The cultural change was driven by the opening of a service centre. We banked on the fact that the public wanted a better service and a more appropriate and efficient system. They have embraced the new model and have connected with us. We have reached out to them and they responded to us very easily once we spoke to them in very straightforward terms. As Ms Dowling stated, in the early days, prior to the McMenamin judgment, claimants were coming to us directly. We were stepping up our awareness campaign and they wanted to be kept in the loop. Once their solicitor was copied, that was what the public wanted. We will go back to the Supreme Court and we hope to win that appeal. If not, however, we may need to come to this committee to talk about that.
Medical facts are exchanged from the outset. What we derive in the first 90 days is absolute clarity. Insurers are now carrying out their investigations within those 90 days and in many instances within 40 days. The small volume of claims where a dispute arises is being identified within the 90 days. Once that has happened we release those cases into the courts system for adjudication. More importantly, we harness the volume of claims where no dispute or fog are involved and bring them into the PIAB to have them resolved. We engage with the public, assist them where they have any difficulties in sourcing information and point them in the right direction.
There are two key outputs of the PIAB. One is the service through the service centre where clarity is promoted in terms of identifying the small volume of claims involving a dispute. Insurers are then in a position to resolve those claims within 90 days. For claims that cannot be resolved at that point, we make a formal award. The smaller volume of claims sits in the courts system for adjudication.
There was historic public dissatisfaction with the old system, which was lengthy and costly. It was not customer-centred, but adversarial. As we find from our daily customer surveys, very few people want to go into an adversarial environment. They may be injured enough as a result of accidents in cars, at work or in public places and they do not want any more adversity in their lives. They want to get their claims resolved with the redress effected and then get back to their normal lives and in many instances back to the work place.
Some 90% of claims do not involve a dispute and never did. This is not a new fact but is just harnessed by the new system. Some 90% of claims were under €40,000. Some 10% only ever went into a trial room and, of those, only 4% were ever successfully defended in a trial room, yet it took three years to get that resolution and a processing cost of an add-on of 46%.

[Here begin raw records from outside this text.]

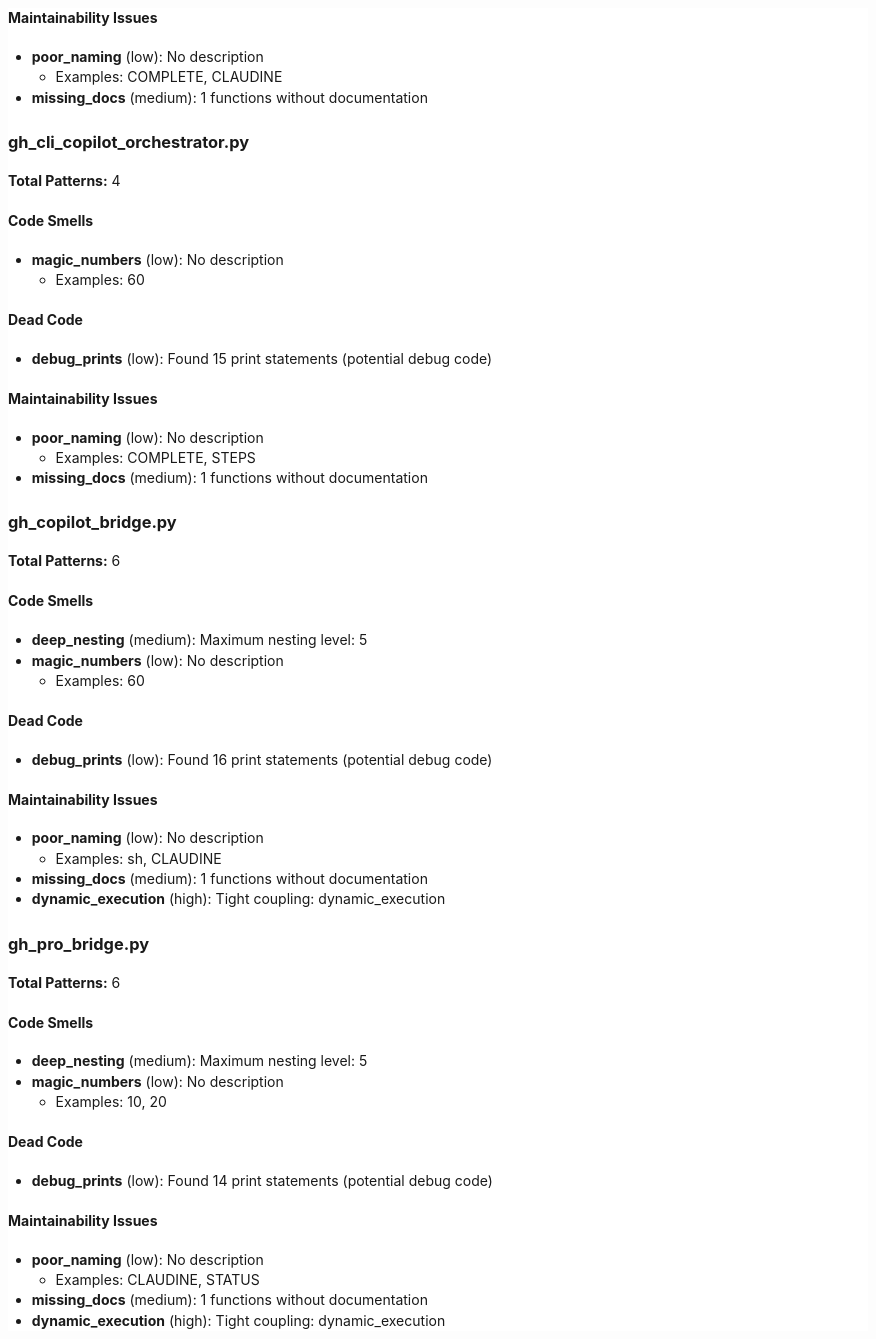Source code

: #### Maintainability Issues
- **poor_naming** (low): No description
  - Examples: COMPLETE, CLAUDINE
- **missing_docs** (medium): 1 functions without documentation

### gh_cli_copilot_orchestrator.py
**Total Patterns:** 4

#### Code Smells
- **magic_numbers** (low): No description
  - Examples: 60

#### Dead Code
- **debug_prints** (low): Found 15 print statements (potential debug code)

#### Maintainability Issues
- **poor_naming** (low): No description
  - Examples: COMPLETE, STEPS
- **missing_docs** (medium): 1 functions without documentation

### gh_copilot_bridge.py
**Total Patterns:** 6

#### Code Smells
- **deep_nesting** (medium): Maximum nesting level: 5
- **magic_numbers** (low): No description
  - Examples: 60

#### Dead Code
- **debug_prints** (low): Found 16 print statements (potential debug code)

#### Maintainability Issues
- **poor_naming** (low): No description
  - Examples: sh, CLAUDINE
- **missing_docs** (medium): 1 functions without documentation
- **dynamic_execution** (high): Tight coupling: dynamic_execution

### gh_pro_bridge.py
**Total Patterns:** 6

#### Code Smells
- **deep_nesting** (medium): Maximum nesting level: 5
- **magic_numbers** (low): No description
  - Examples: 10, 20

#### Dead Code
- **debug_prints** (low): Found 14 print statements (potential debug code)

#### Maintainability Issues
- **poor_naming** (low): No description
  - Examples: CLAUDINE, STATUS
- **missing_docs** (medium): 1 functions without documentation
- **dynamic_execution** (high): Tight coupling: dynamic_execution
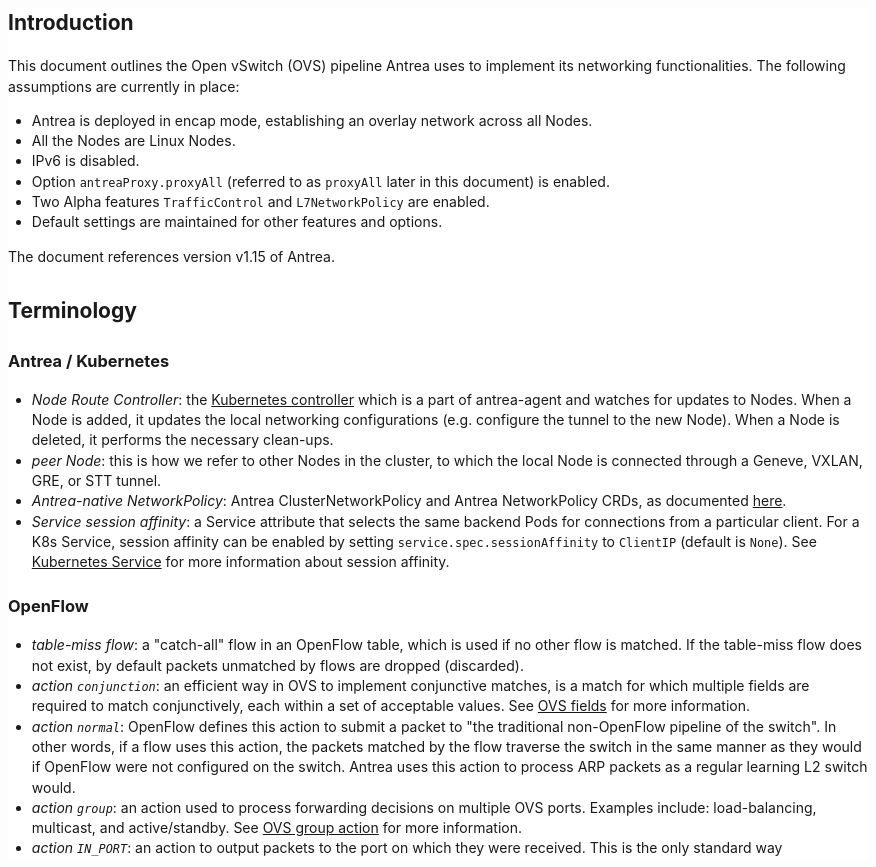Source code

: 
## Introduction

This document outlines the Open vSwitch (OVS) pipeline Antrea uses to implement its networking functionalities. The
following assumptions are currently in place:

- Antrea is deployed in encap mode, establishing an overlay network across all Nodes.
- All the Nodes are Linux Nodes.
- IPv6 is disabled.
- Option `antreaProxy.proxyAll` (referred to as `proxyAll` later in this document) is enabled.
- Two Alpha features `TrafficControl` and `L7NetworkPolicy` are enabled.
- Default settings are maintained for other features and options.

The document references version v1.15 of Antrea.

## Terminology

### Antrea / Kubernetes

- *Node Route Controller*: the [Kubernetes controller](https://kubernetes.io/docs/concepts/architecture/controller/)
  which is a part of antrea-agent and watches for updates to Nodes. When a Node is added, it updates the local
  networking configurations (e.g. configure the tunnel to the new Node). When a Node is deleted, it performs the
  necessary clean-ups.
- *peer Node*: this is how we refer to other Nodes in the cluster, to which the local Node is connected through a Geneve,
  VXLAN, GRE, or STT tunnel.
- *Antrea-native NetworkPolicy*: Antrea ClusterNetworkPolicy and Antrea NetworkPolicy CRDs, as documented
  [here](../antrea-network-policy.md).
- *Service session affinity*: a Service attribute that selects the same backend Pods for connections from a particular
  client. For a K8s Service, session affinity can be enabled by setting `service.spec.sessionAffinity` to `ClientIP`
  (default is `None`). See [Kubernetes Service](https://kubernetes.io/docs/concepts/services-networking/service/) for
  more information about session affinity.

### OpenFlow

- *table-miss flow*: a "catch-all" flow in an OpenFlow table, which is used if no other flow is matched. If the table-miss
  flow does not exist, by default packets unmatched by flows are dropped (discarded).
- *action `conjunction`*: an efficient way in OVS to implement conjunctive matches, is a match for which multiple fields
  are required to match conjunctively, each within a set of acceptable values. See [OVS
  fields](http://www.openvswitch.org/support/dist-docs/ovs-fields.7.txt) for more information.
- *action `normal`*: OpenFlow defines this action to submit a packet to "the traditional non-OpenFlow pipeline of
  the switch". In other words, if a flow uses this action, the packets matched by the flow traverse the switch in
  the same manner as they would if OpenFlow were not configured on the switch. Antrea uses this action to process
  ARP packets as a regular learning L2 switch would.
- *action `group`*: an action used to process forwarding decisions on multiple OVS ports. Examples include:
  load-balancing, multicast, and active/standby. See [OVS group
  action](https://docs.openvswitch.org/en/latest/ref/ovs-actions.7/#the-group-action) for more information.
- *action `IN_PORT`*: an action to output packets to the port on which they were received. This is the only standard way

The PIAB is a key part of the Government reform programme. The public have spoken and did so years ago in stating that they did not want the old system to prevail. The legislators responded in the form of legislation and the new agency that was set up. We are happy to report that this does not involve a charge on the State because we are a self-funding agency. We are pleased to have delivered upon the target set for us by the Legislature. There is no going back but we want to ensure that complacency does not set in and that the loophole issues we have highlighted today are plugged.
There are a few important challenges ahead. We need to increase public awareness of our service. We take that on board and will undertake to move forward on that front on behalf of the legislators. However, to truly understand the full outputs of the PIAB, I will provide members of the committee with some compelling statistics on our sales, processing costs and deliverables on the formal awards. However, we cannot source data on the 40% of claims being resolved through our service centre where we supply both parties with copies of the claims papers, after which those claims disappear and do not reappear on our books. They do not require a formal award.